E terminando assim o pensamento, baixou os olhos, como desfallecida pela violencia da lucta, que sustentára.
Carlos não replicou immediatamente. Houve um silencio de alguns segundos, incommodo para ambos; emfim, olhando para Cecilia:
—Esquecer!—disse Carlos, de uma maneira, que parecia mostrar não lhe ser demasiado grata a proposta, e depois acrescentou:—Pois sim… Esqueçamos, visto que assim o quer. Mas eu tenho a esquecer, arrependendo-me; já o fiz; v. exc.ª, perdoando; por que recusa fazel-o? Perdôa?

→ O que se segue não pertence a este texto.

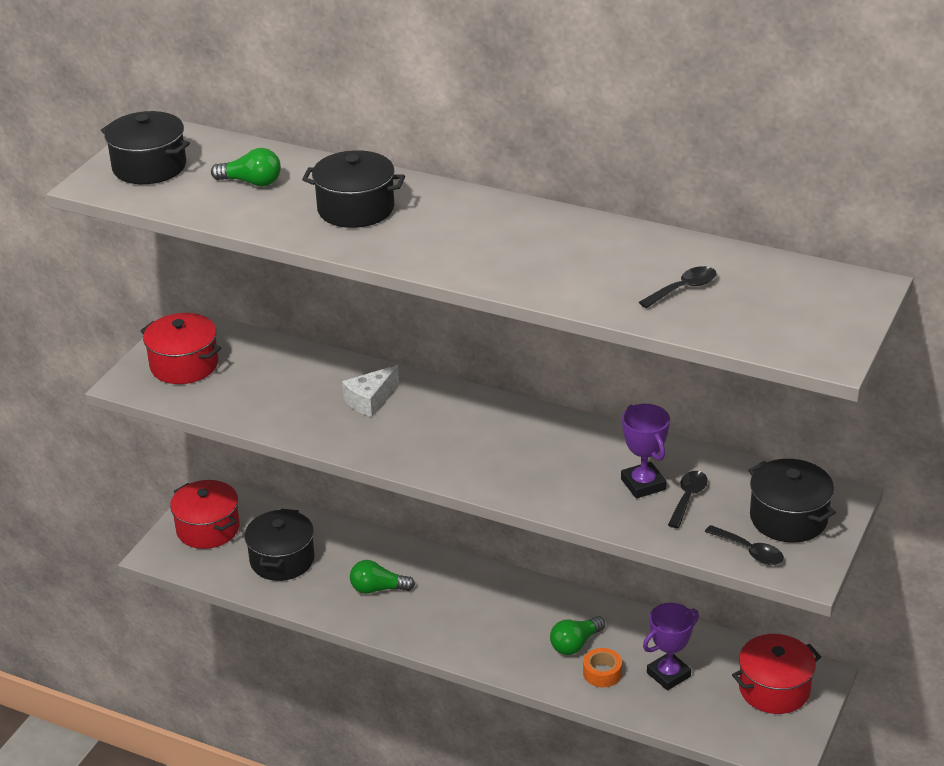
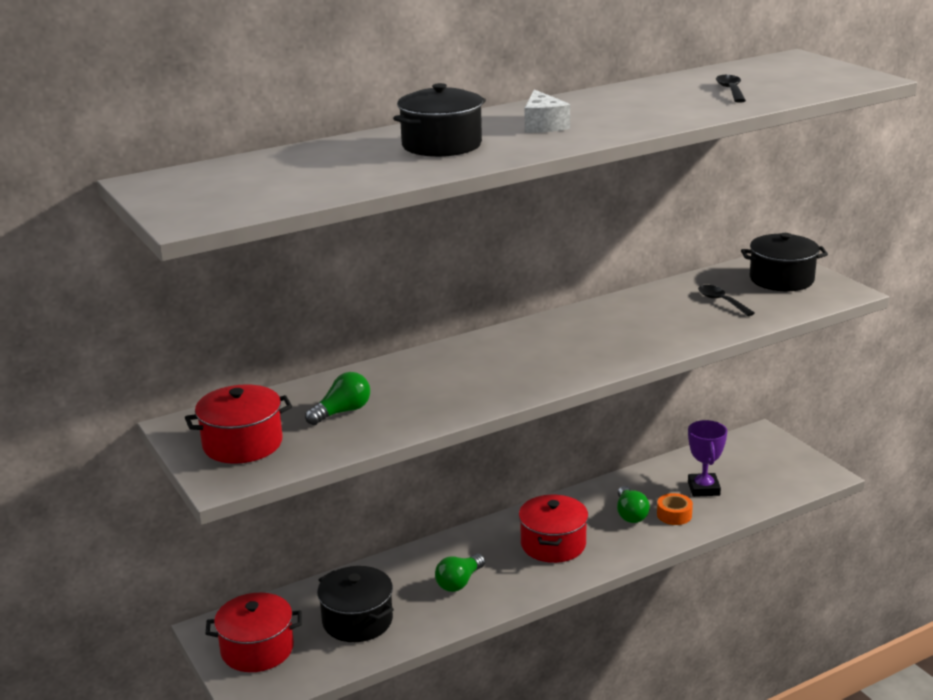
camera: 55 degrees left, 10 degrees down
(149, 167) = (207, 195): black pot -> none
(251, 182) = (321, 167): green light bulb -> green light bulb (342, 412)
(370, 400) = (434, 375): white cheese -> white cheese (543, 125)
(643, 484) = (686, 310): purple trophy -> none
(750, 551) = (805, 301): black spoon -> none
(774, 689) = (758, 455): red pot -> red pot (553, 544)

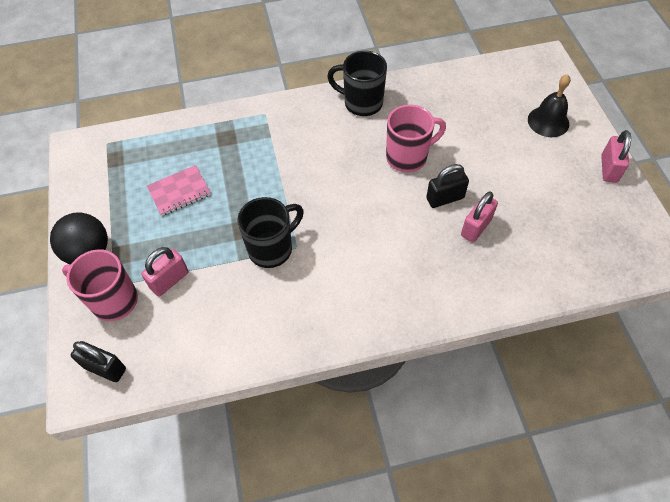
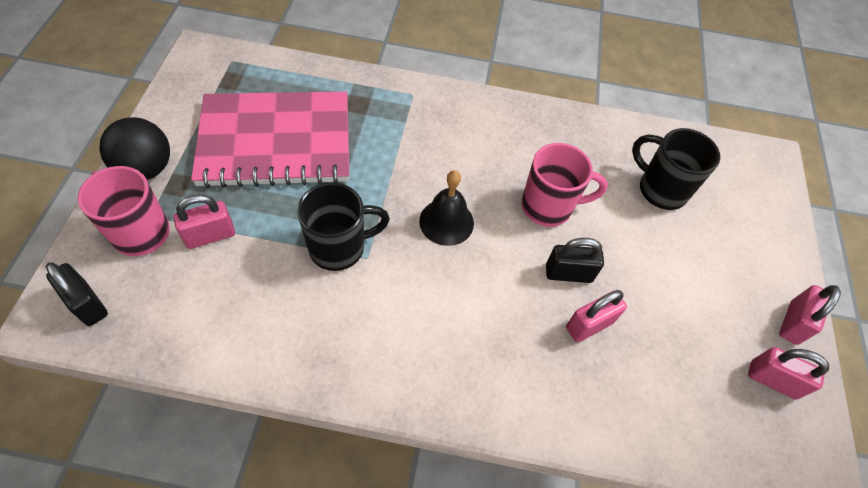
camera: 15 degrees right, 0 degrees up
(179, 192) = (276, 142): pink notebook -> pink notebook, size x2.31
(361, 103) = (526, 124): black mug -> black mug (660, 189)
(548, 121) = (740, 233): black bell -> black bell (446, 222)
(611, 212) = (772, 380): none -> pink padlock

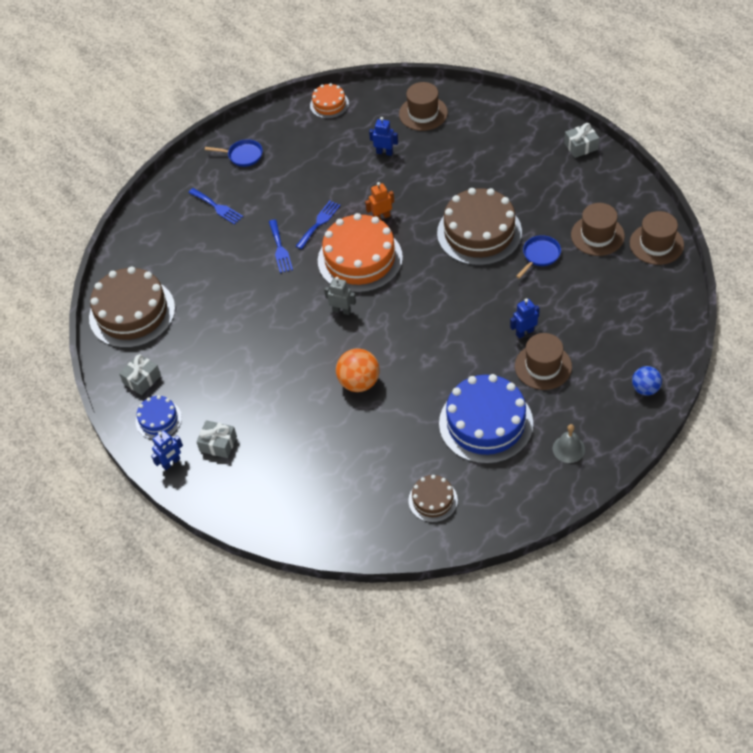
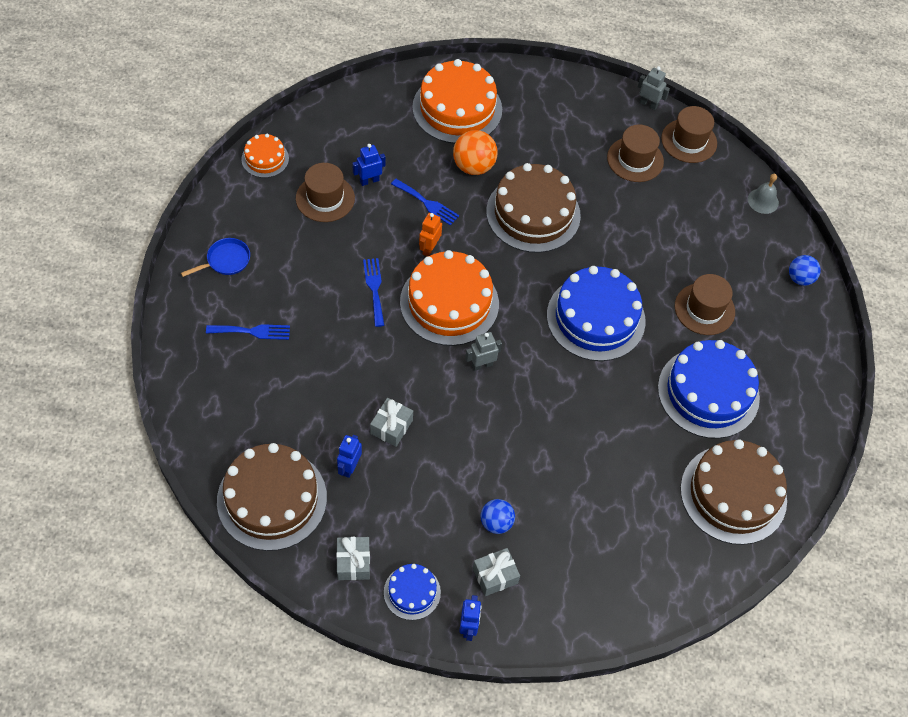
camera: 50 degrees left, 5 degrees up
(251, 413) = (496, 523): none -> blue ball
(280, 249) = (361, 338): blue fork -> blue fork (427, 203)
(359, 382) = (565, 426): orange ball -> orange ball (473, 166)
(423, 113) = (369, 121): brown hat -> brown hat (325, 198)
(433, 500) = (733, 494): brown cake -> brown cake, size x1.98
(453, 326) = (596, 318): none -> blue cake
(495, 134) = (457, 108): none -> orange cake
(524, 332) = (660, 287): blue robot -> blue robot (349, 467)
(540, 255) = (605, 206): blue pan -> none
(568, 449) = (793, 371): grey bell -> grey bell (763, 201)
(581, 146) = (543, 81): grey gift -> grey gift (391, 427)
(650, 202) = (648, 104): none -> grey robot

Cecilia ia de novo negar-se a admittir-lhe a culpa, mas, erguendo os olhos, viu Carlos que lhe estendia a mão e, sem bem attentar o que fazia, estendeu também a sua, murmurando:
—Perdôo.
Quando, reflectindo, a quiz retirar, e juntamente a palavra, já não era tempo.
Logo que ouviu de Cecilia o perdão, que viera de proposito solicitar alli, Carlos levantou-se.
—Obrigado, minha senhora—disse elle.—Cumpri o meu dever; agora parto satisfeito.
A pobre rapariga não podia responder mais nada; se ainda lhe estava parecendo um sonho tudo aquillo!